Extrait à lire:
-*-

126. Les lois sont divines ou humaines.

Les lois divines sont naturelles ou révélées. Celles-ci influent plus ou moins sur les actes des législateurs humains; mais, en elles-mêmes, elles ne règlent avec indépendance que la conscience ou ce qui concerne la morale, la religion, c'est-à-dire, les dogmes religieux ou la discipline ecclésiastique intérieure.

127. Pour le chrétien et même pour le simple théiste, qui, admettant la puissance infinie et la souveraine justice de Dieu, croit à la Providence, la loi naturelle n'est pas seulement la droite raison, l'équité naturelle; c'est la volonté même de Dieu

manifestée par ses ouvrages, autrement par la nature des étres, et reconnue par la raison. Le trèspetit nombre des hommes qui ont le malheur de professer l'athéisme, ne rejette pas toujours les lois naturelles ; mais il n'y peut reconnaître que des convenances plus ou moins probables, plus ou moins sujettes à contestation; il n'y aperçoit de lien moral que l'utilité prétendue dont il se fait le souverain juge.

Il y a même des athées qui n'admettent aucun droit naturel que celui qui dérive d'une convention formelle.

-*-

Consigne:
Recopiez le passage de l'extrait sur les lois qui commence aux mots "Les lois divines" et s'arrête après "discipline ecclésiastique intérieure.", en le modifiant pour que "la morale" y devienne "l'éthique".

Lignes:
-*-

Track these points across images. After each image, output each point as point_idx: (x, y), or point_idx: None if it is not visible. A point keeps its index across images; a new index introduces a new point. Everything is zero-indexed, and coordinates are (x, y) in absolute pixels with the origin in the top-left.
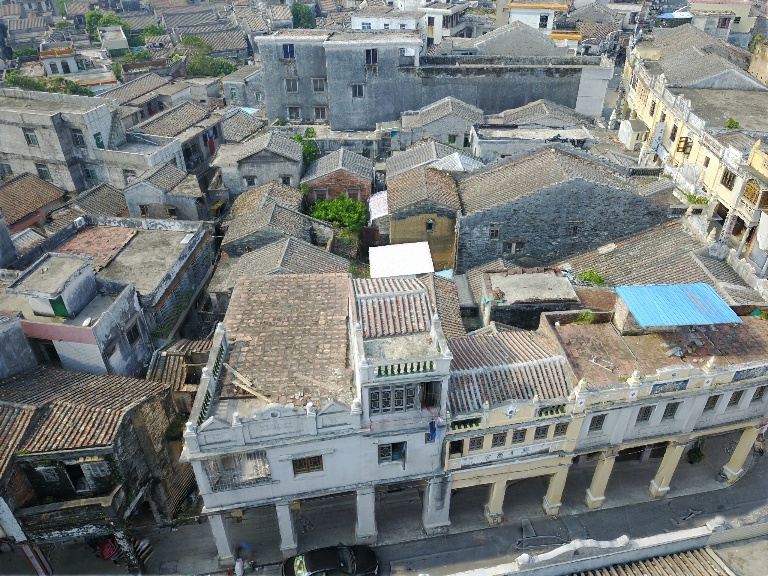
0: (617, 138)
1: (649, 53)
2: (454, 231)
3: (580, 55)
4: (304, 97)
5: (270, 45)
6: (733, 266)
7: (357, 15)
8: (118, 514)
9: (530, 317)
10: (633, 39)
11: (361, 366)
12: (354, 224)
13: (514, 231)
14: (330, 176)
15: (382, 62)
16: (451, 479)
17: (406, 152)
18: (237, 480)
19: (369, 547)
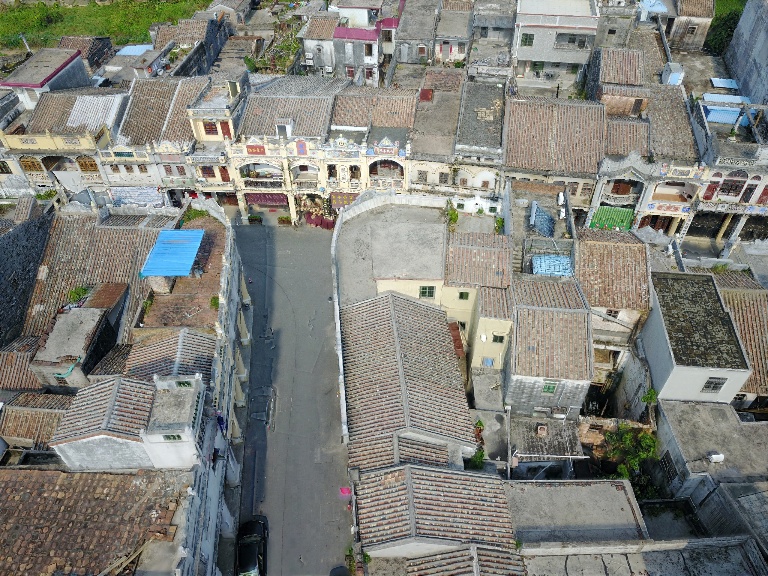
0: None
1: None
2: None
3: None
4: None
5: None
6: (119, 213)
7: None
8: None
9: (99, 348)
10: None
11: (190, 432)
12: None
13: None
14: None
15: None
16: None
17: None
18: None
19: (242, 525)
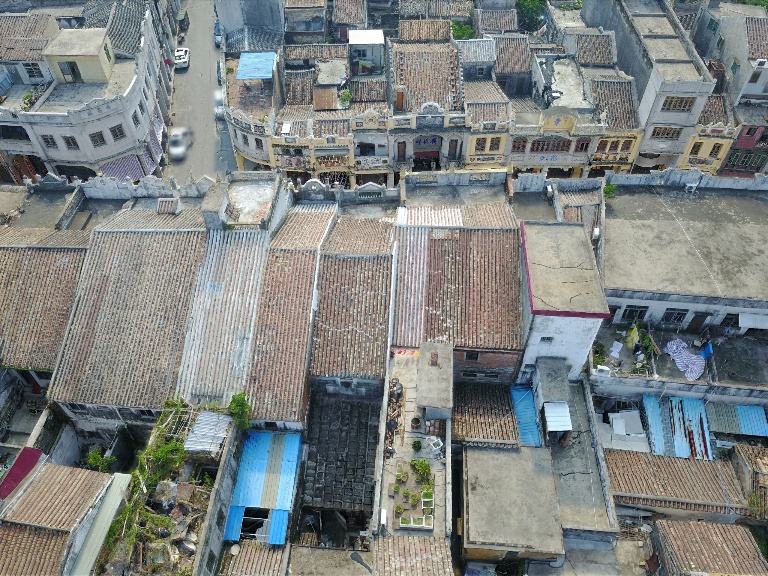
0: None
1: None
2: None
3: None
4: None
5: None
6: None
7: None
8: None
9: None
10: None
11: None
12: None
13: None
14: None
15: None
16: None
17: None
18: None
19: None
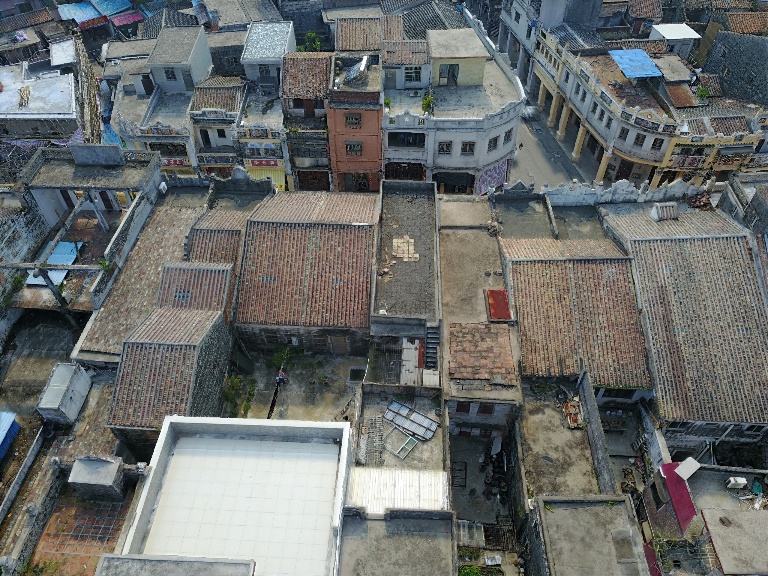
0: None
1: None
2: None
3: None
4: None
5: None
6: None
7: None
8: (492, 0)
9: None
10: None
11: None
12: None
13: (731, 59)
14: None
15: None
16: (534, 63)
17: None
18: (506, 7)
19: None
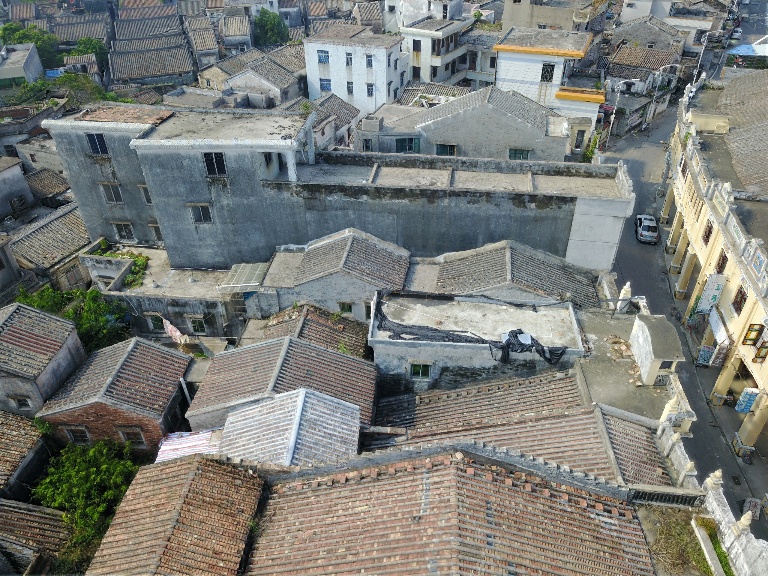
0: (627, 344)
1: (711, 122)
2: None
3: (619, 94)
4: (134, 210)
5: (68, 134)
6: None
7: (311, 40)
8: None
9: None
10: (691, 88)
11: None
12: (93, 528)
13: None
14: (83, 409)
15: (234, 173)
16: None
17: (244, 349)
18: None
19: None
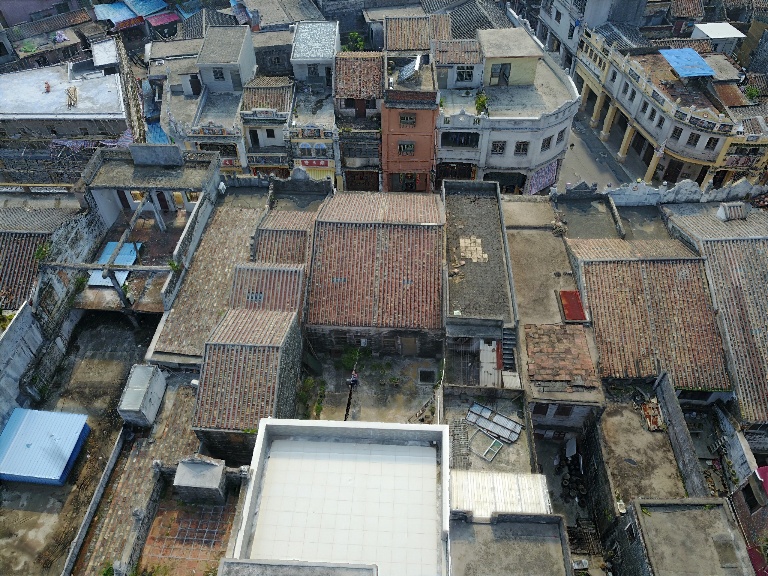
0: None
1: None
2: (760, 39)
3: None
4: None
5: None
6: None
7: None
8: None
9: None
10: None
11: None
12: None
13: None
14: None
15: None
16: (577, 63)
17: None
18: None
19: None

-*-

Résultat attendu:
Les lois divines sont naturelles ou révélées. Celles-ci influent plus ou moins sur les actes des législateurs humains; mais, en elles-mêmes, elles ne règlent avec indépendance que la conscience ou ce qui concerne l'éthique, la religion, c'est-à-dire, les dogmes religieux ou la discipline ecclésiastique intérieure.